To load a dataset correctly into bioScience, you need to know that the gene expression values must contain numerical values and that the genes must be in the rows and their experimental conditions in the columns. Based on this, bioScience offers several advantages that allow it to be compatible for data sets generated in a variety of ways:

  • Compatibility with artificially generated (synthetic) datasets and datasets generated by any sequencing technology such as microarrays or RNA-Seq.

  • Additional information such as gene names or features specific to the sequencing technologies, such as gene length for RNA-Seq, will be properly stored in the library so that this information can be used for proper data processing.
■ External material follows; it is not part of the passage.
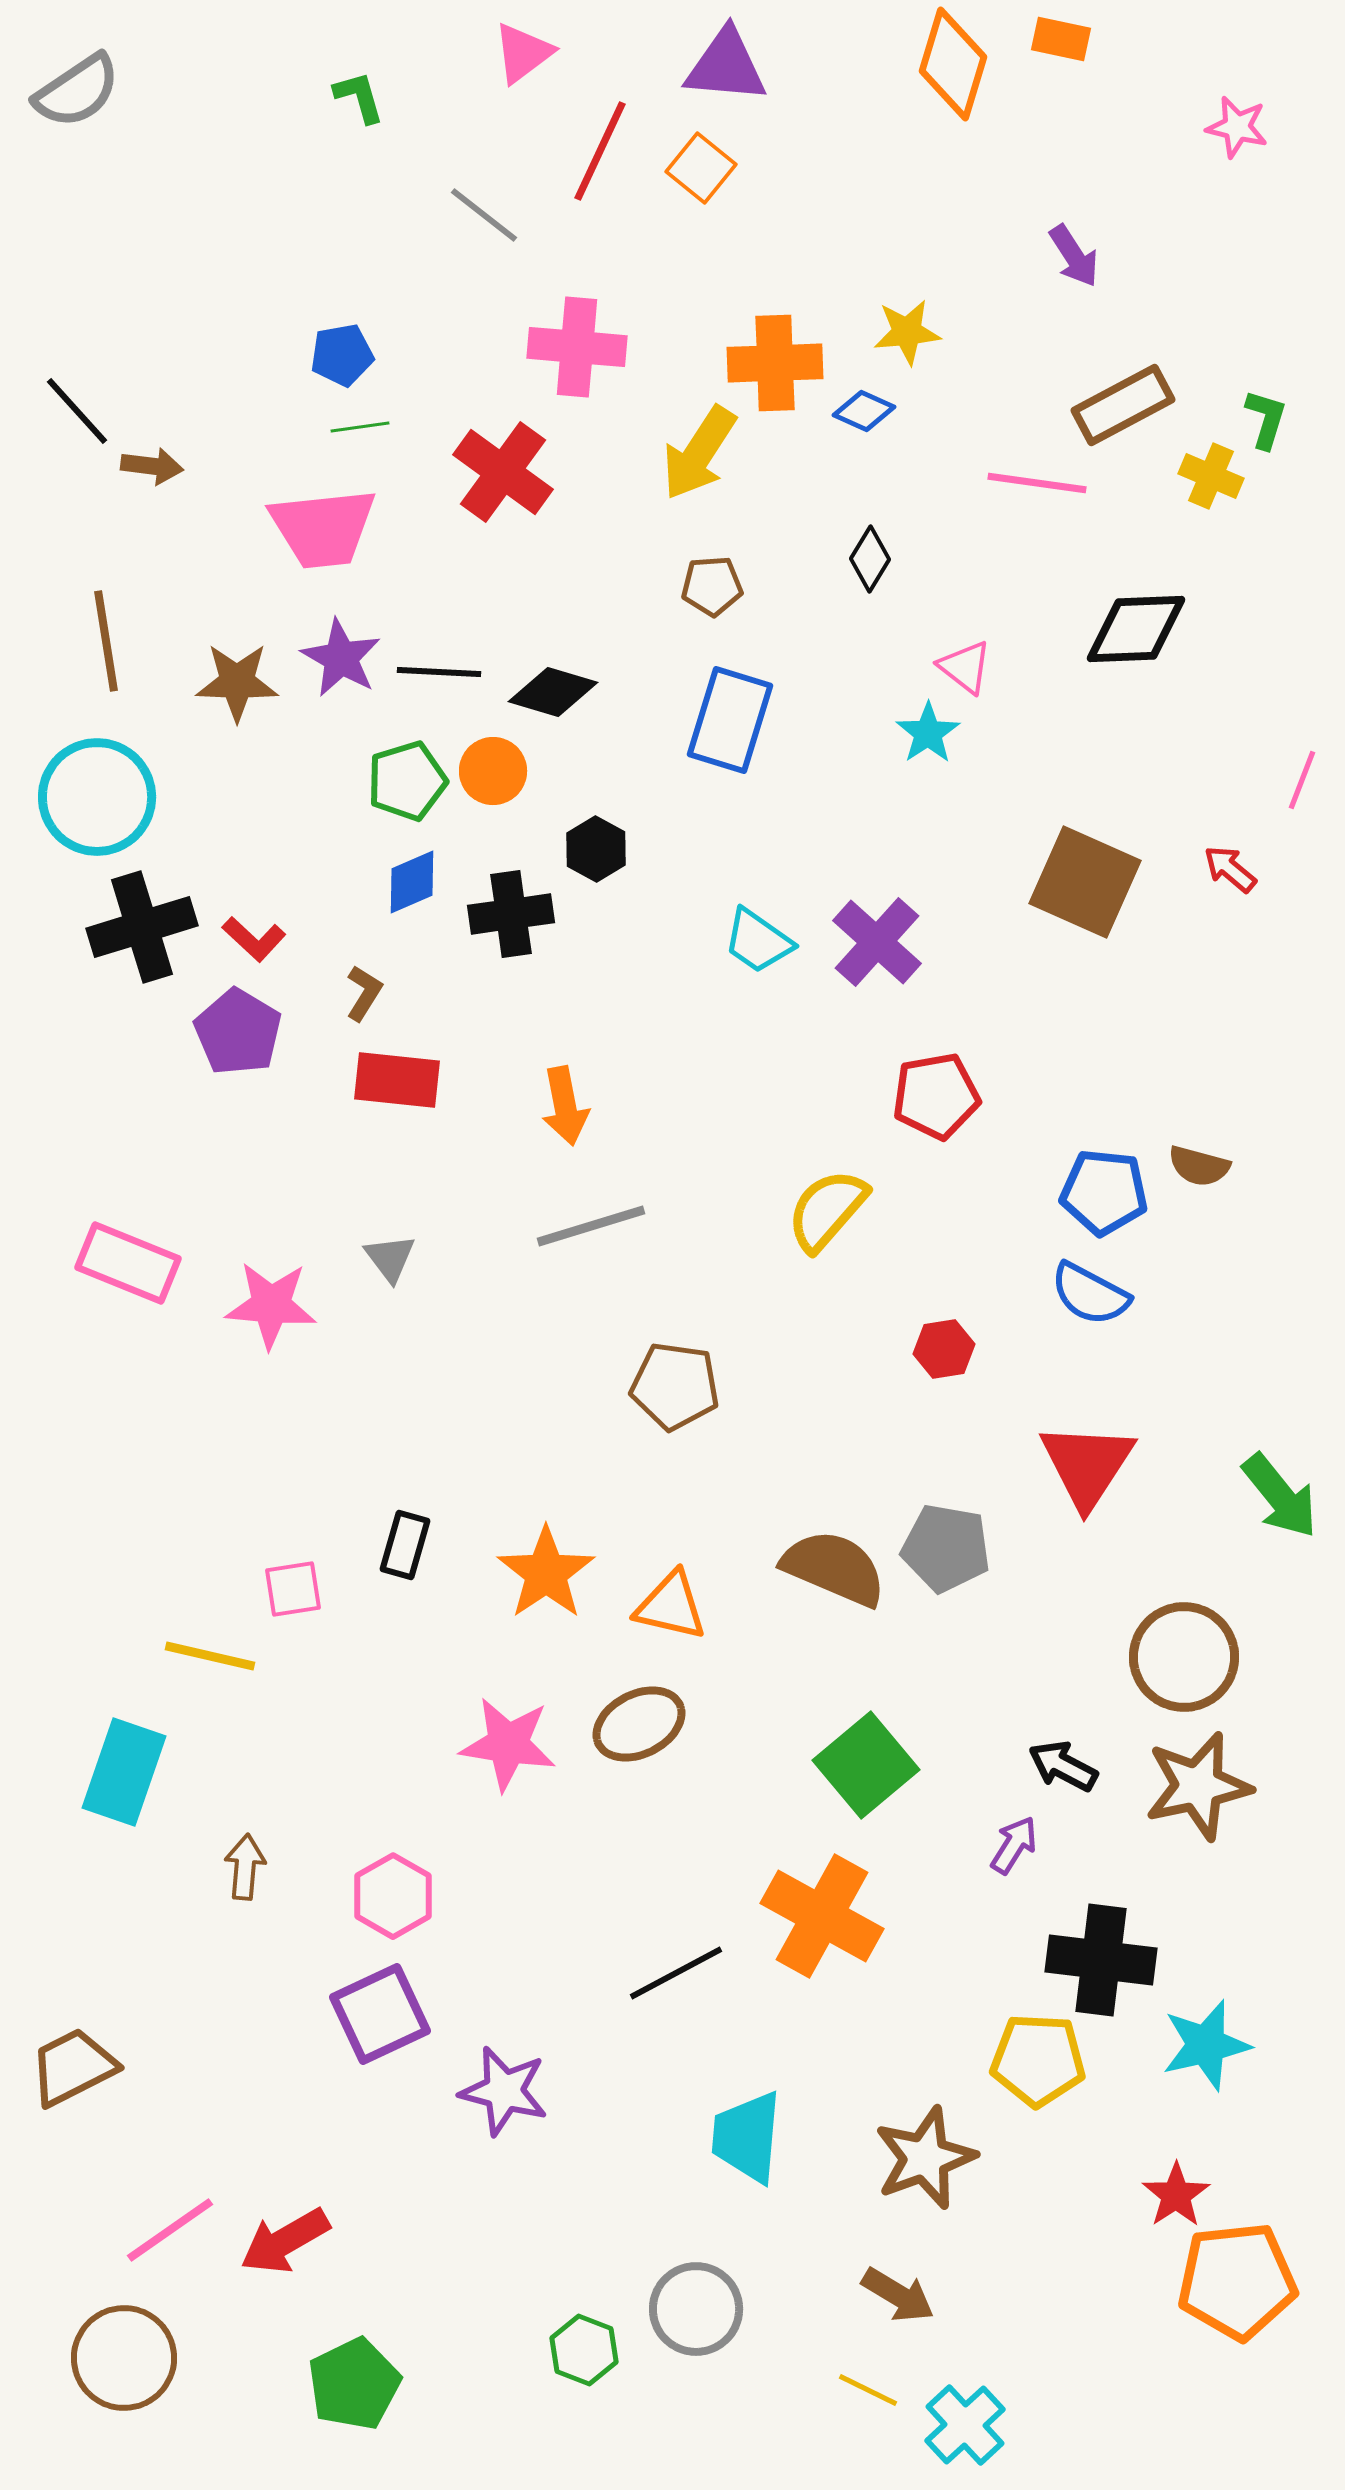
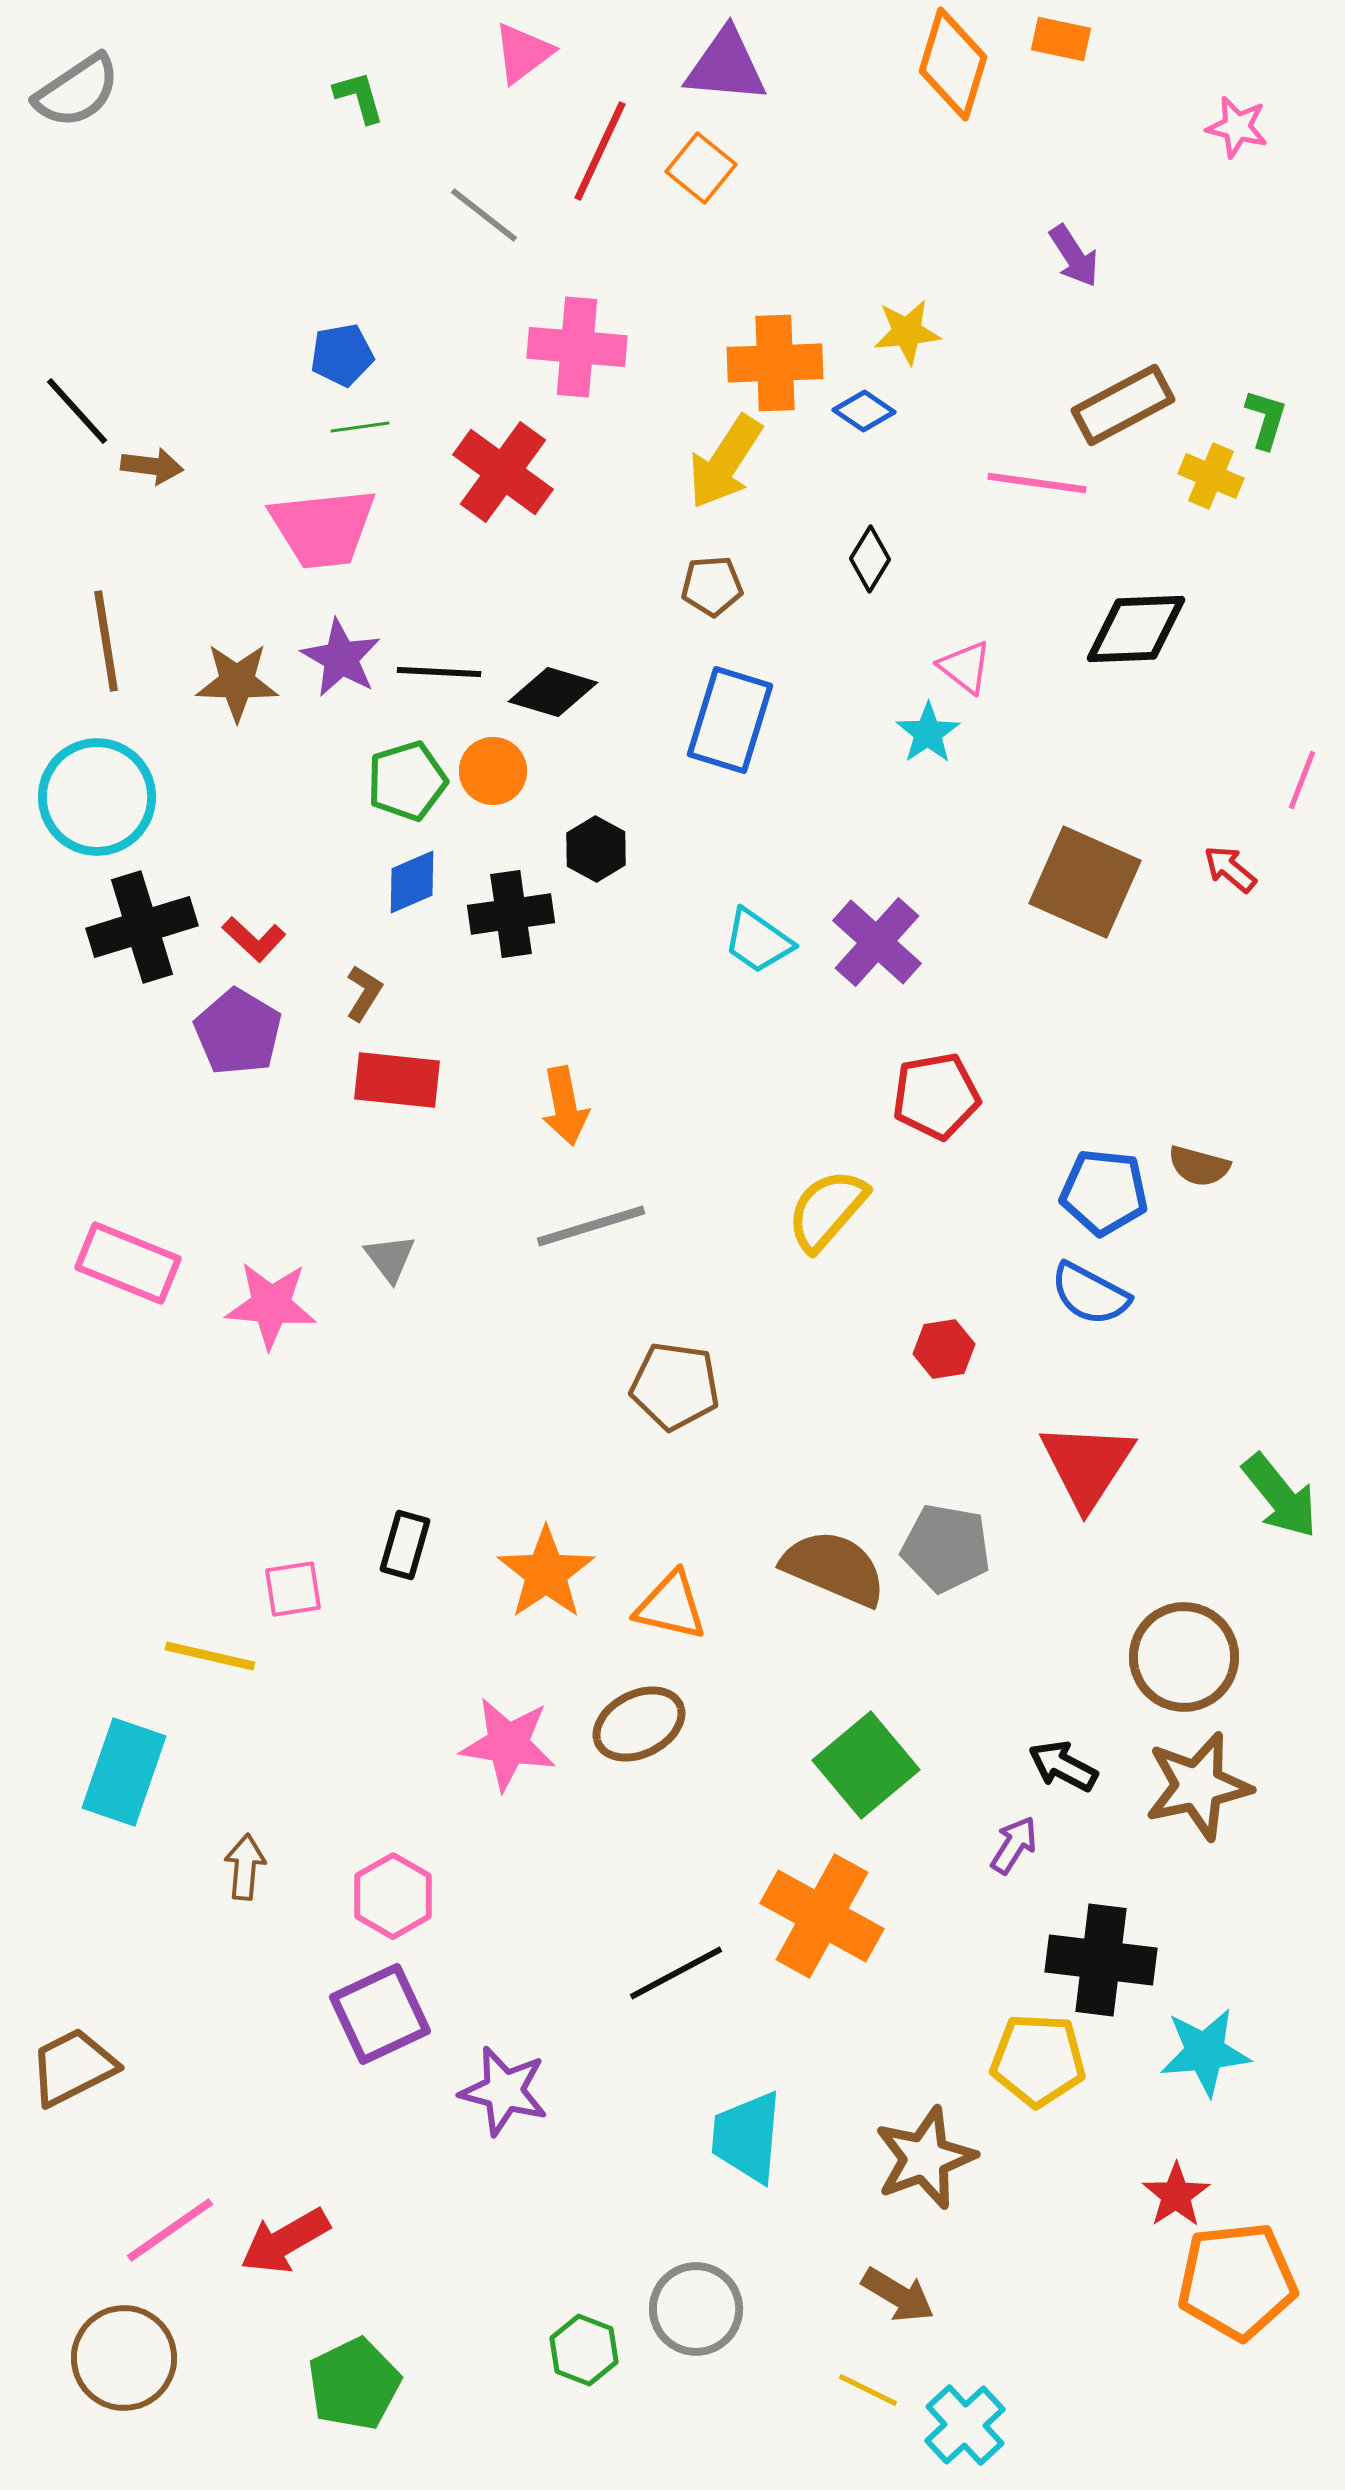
blue diamond at (864, 411): rotated 10 degrees clockwise
yellow arrow at (699, 453): moved 26 px right, 9 px down
cyan star at (1206, 2045): moved 1 px left, 7 px down; rotated 8 degrees clockwise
For example, a practical case taken into account by bioScience is that, if the dataset provides gene length information, the user can apply normalisation methods that depend on this particular feature, such as the TPM normalisation method.

  • It is not necessary that the columns of the dataset are separated under a single criterion, e.g. tabular arrays. Therefore, bioScience allows loading datasets in which the columns of the dataset may be separated differently. In this case, the load function has a separator parameter that allows datasets to be loaded based on a user-defined separator character. To understand the meaning of each attribute in this load function you can access the API reference.

  • This library is compatible with data sets containing expression values that are not pre-processed, or have been previously pre-processed or even undergone a transformation process to binarise their expression values.

Load gene co-expression dataset (microarray, synthetic and generic)

This option allows the loading of a microarray, synthetic or generic dataset.

import bioscience as bs
dataset = bs.load(path="datasets/synthetic.txt", index_gene=0, naFilter=True, head = 0)

To understand the meaning of each attribute in this load function you can access the API reference.

Load RNA-Seq dataset

The following source code allows the loading of a dataset of type RNA-Seq.

import bioscience as bs
dataset = load(path="datasets/rnaseq.txt", index_gene=0, index_lengths=1 ,naFilter=True, head = 0)

To understand the meaning of each attribute in this load function you can access the API reference.

Load binary dataset

bioScience also allows loading of binary datasets because certain data mining algorithms only support this type of data. To do so, the user can either perform a direct load of a previously binarised dataset or load his dataset and binarise it internally with the bioScience library.

import bioscience as bs
dataset = bs.load(path="datasets/binary.txt", index_gene=0, naFilter=False, head = 0)

To understand the meaning of each attribute in this load function you can access the API reference.